I remember squirming in Herbert Blau's Modernism seminar at UW while he tirelessly paraded through Eliot's Wasteland and lingered especially on the Jewish vignettes. Or at least, could be likened to a Jewish persuasion. And I, freshly placed out of post-modernism studios prodded by student teachers with dirty cufflinks and desperate needs for grooming, grasped the Blau-colored translations in true pomo epiphany; ontological discrepancy, contingent on the subjective; shared by linguistic noise. A gross over-simplification, I know, but I have Motion practice to get to.

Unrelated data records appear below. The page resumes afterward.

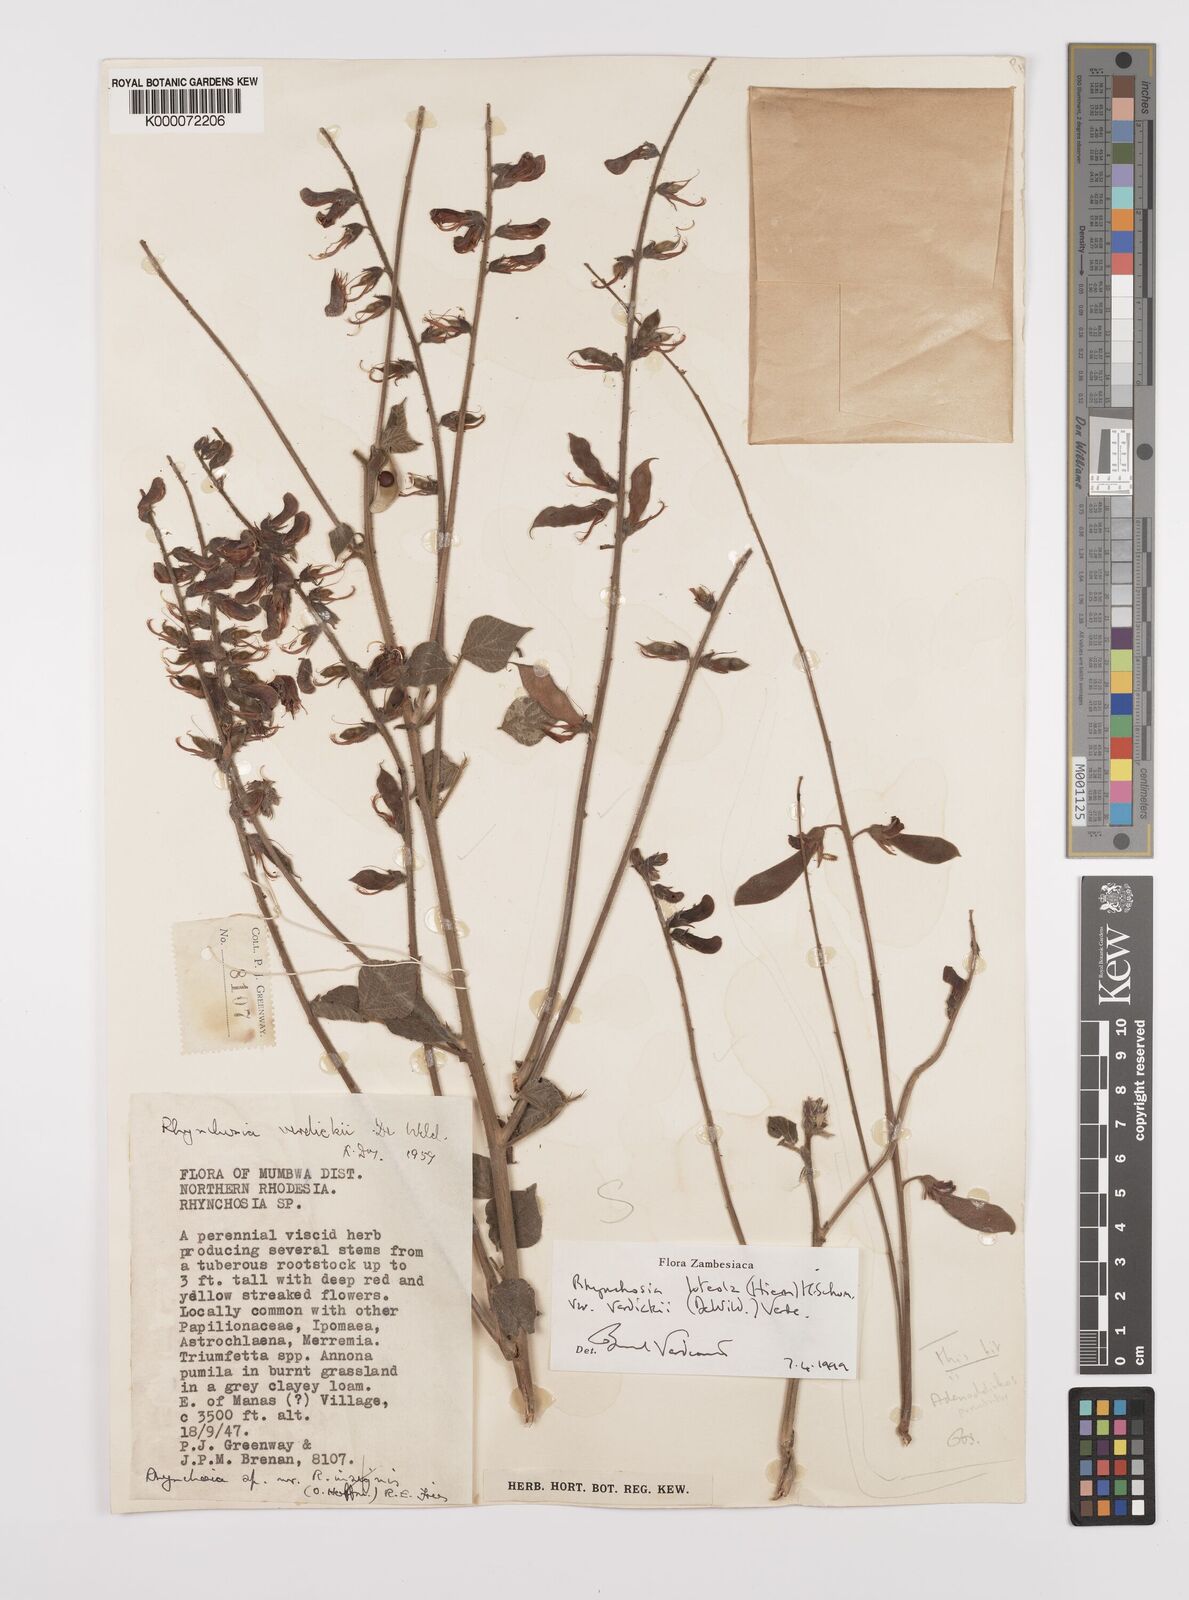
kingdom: Plantae
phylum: Tracheophyta
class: Magnoliopsida
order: Fabales
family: Fabaceae
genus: Rhynchosia
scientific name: Rhynchosia luteola
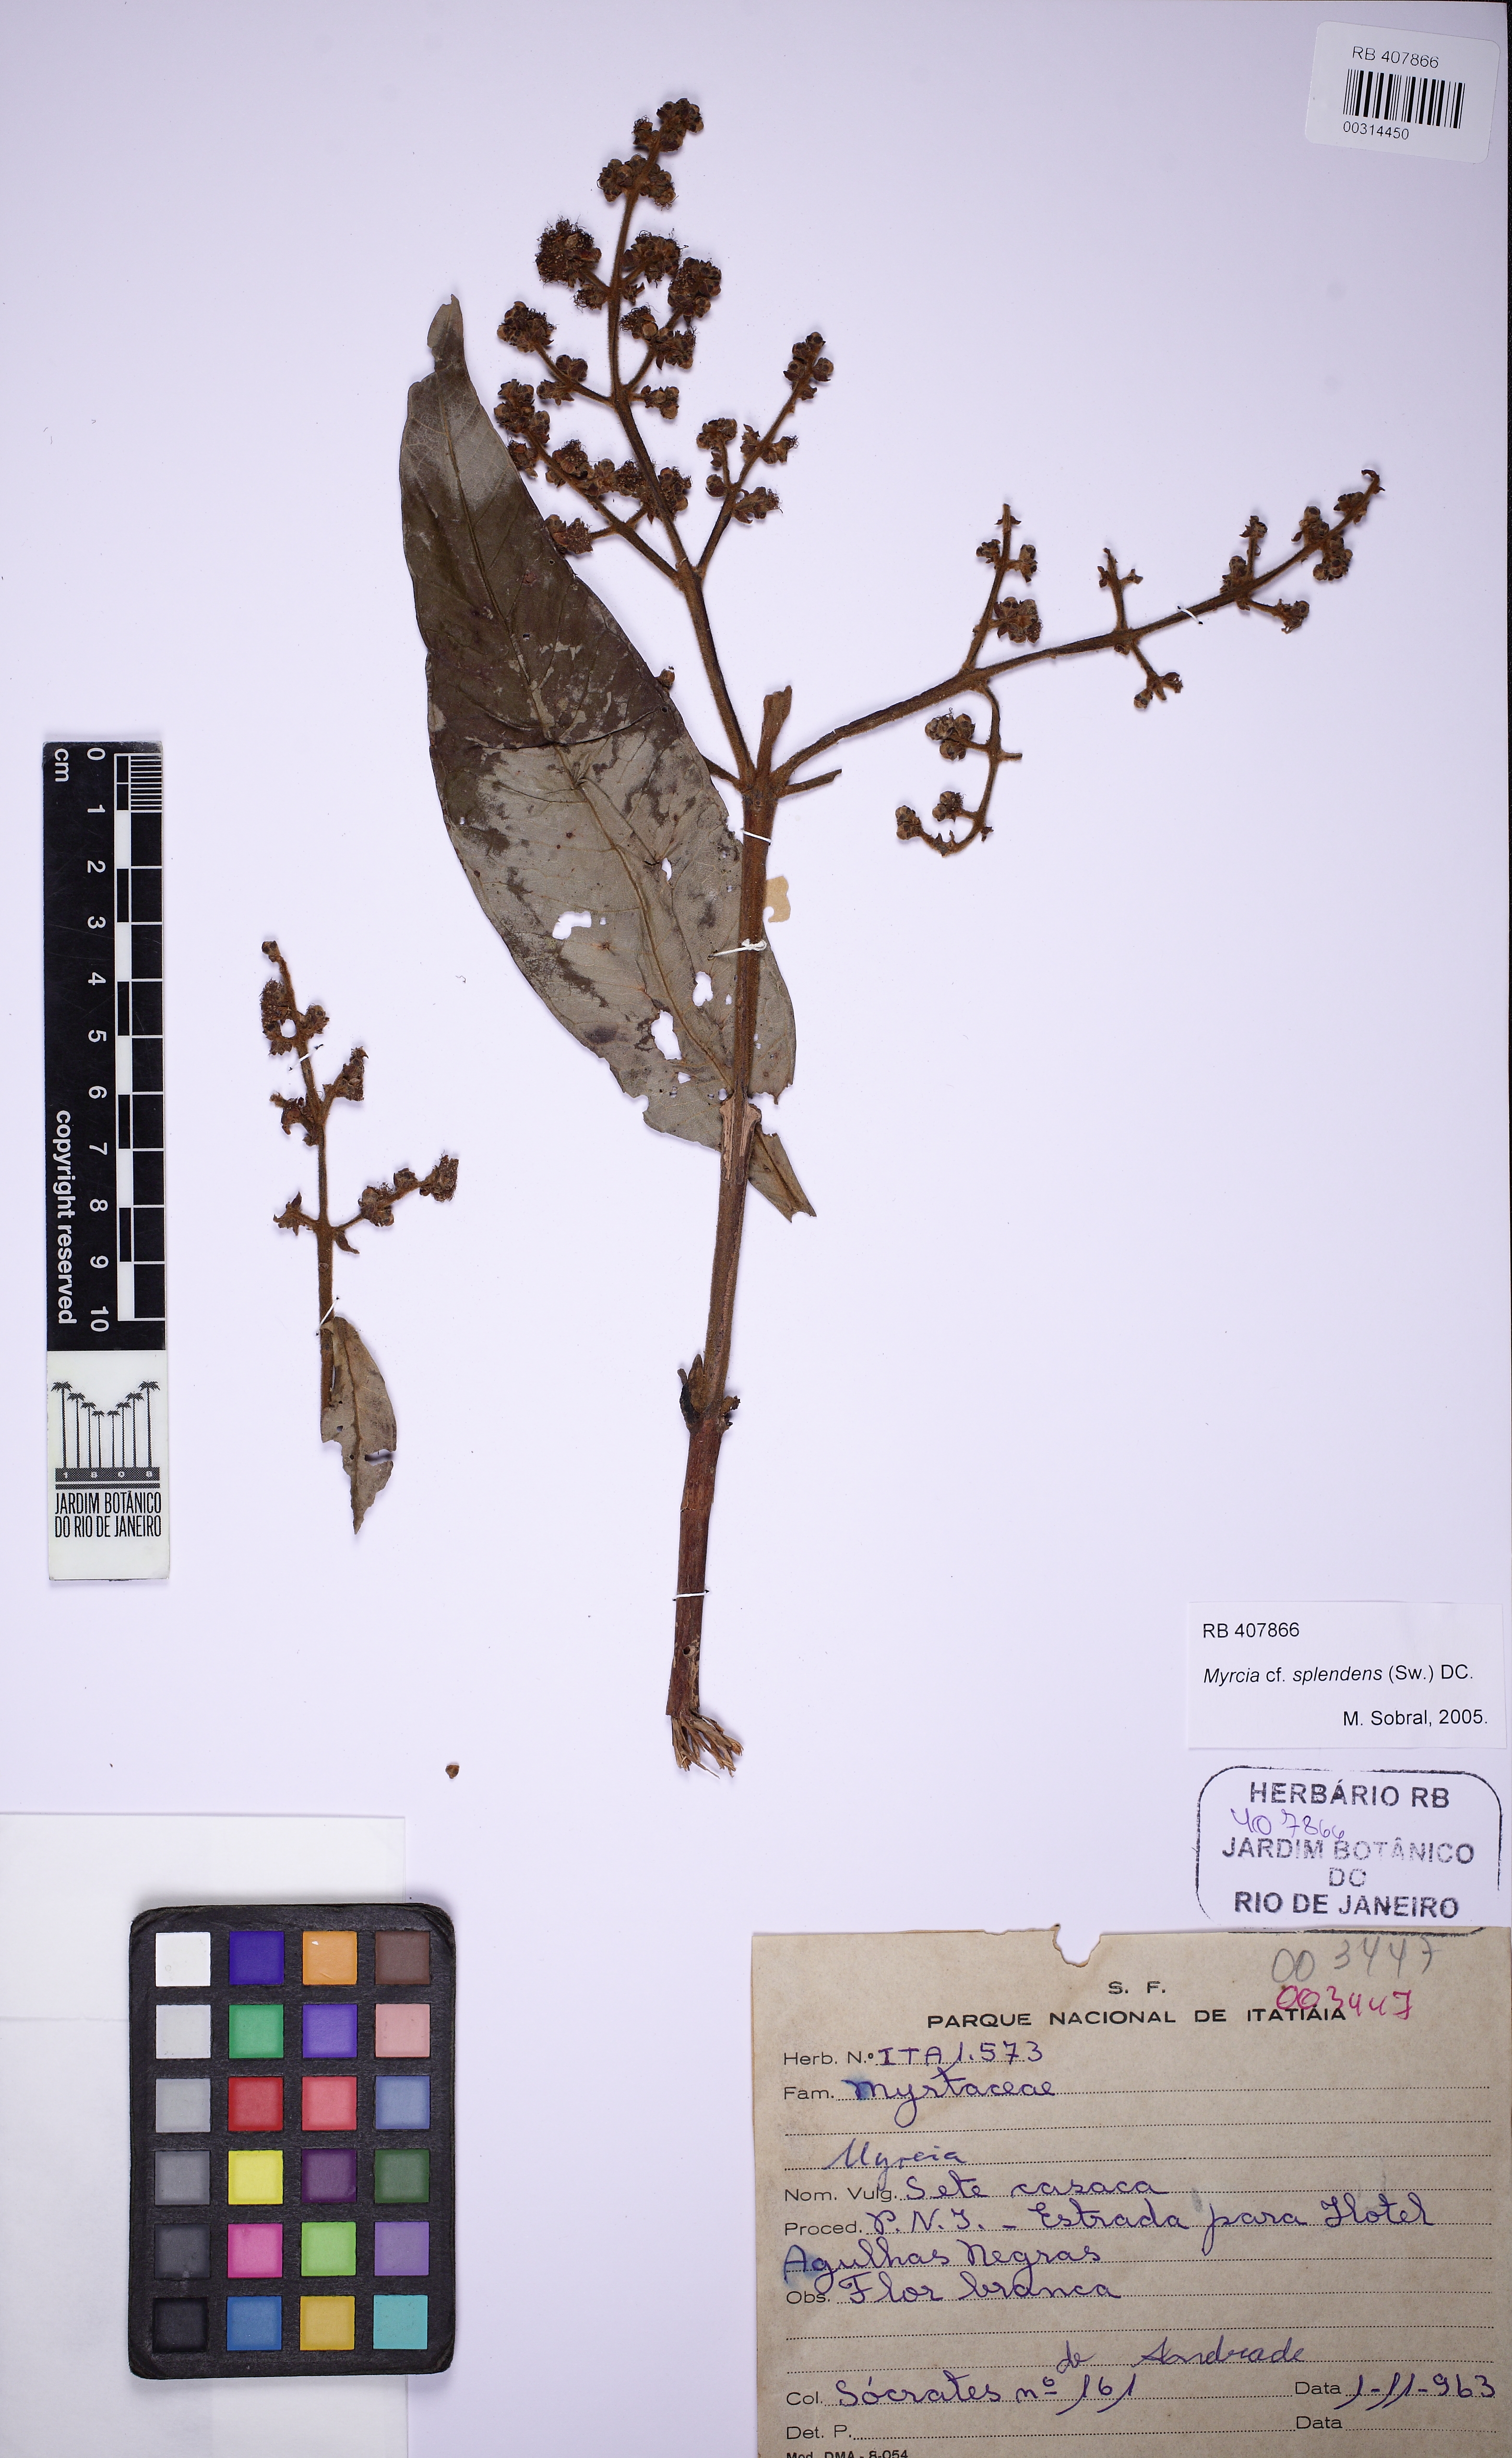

I've contemplated post-pomo presence in literature and its' most visible imprint, fashion, for some time, only to have been met with what I dubbed "revivalism" (after seeing a sordidly familiar ditsy floral romper cira 1992 on the Q-train,complete with bangs and granny boots) that can arguably have begun in the early 90's as a sideshow to the still-developing body of "grunge" that has now become a slideshow in the Revivalist deck. But what was Pomo missing? Why was every discussion weary, every essay unended, and most students preferring an alcove in the ancient verse of James or Dickens? What solace do checkered-print slip on Vans give that Saussure and Derrida couldn't? Did deconstruction after Yeats' bellowing "the center cannot hold" uncover the most sinister picture of all, a sort of twisted, masturbatory image of self love that led us to celebrate what was always shunned as banal, and drag it to the forefront of artistic vision? Do Americans finally have history? Or has the Body become inseparable from the consumer? No matter what they say, I don't think anyone foresaw the megacult of the Wayfarer.
While it was easy to recognize once the icons peppered the populace, perhaps the future of Rev'ism is what pomo disdained, and what was hungered; a common identity. A fixed, confident Body resplendent with solipsistic Passion. We are not the same repressed, Freudian-closeted, Neitzche-nihilist churchgoers that reveled in the unwinding of conformity. For it is somehow less frightening when it is corporations that are pulling the strings, and not G-d. (After all, unlike G-D, commercialism truly is made in our image).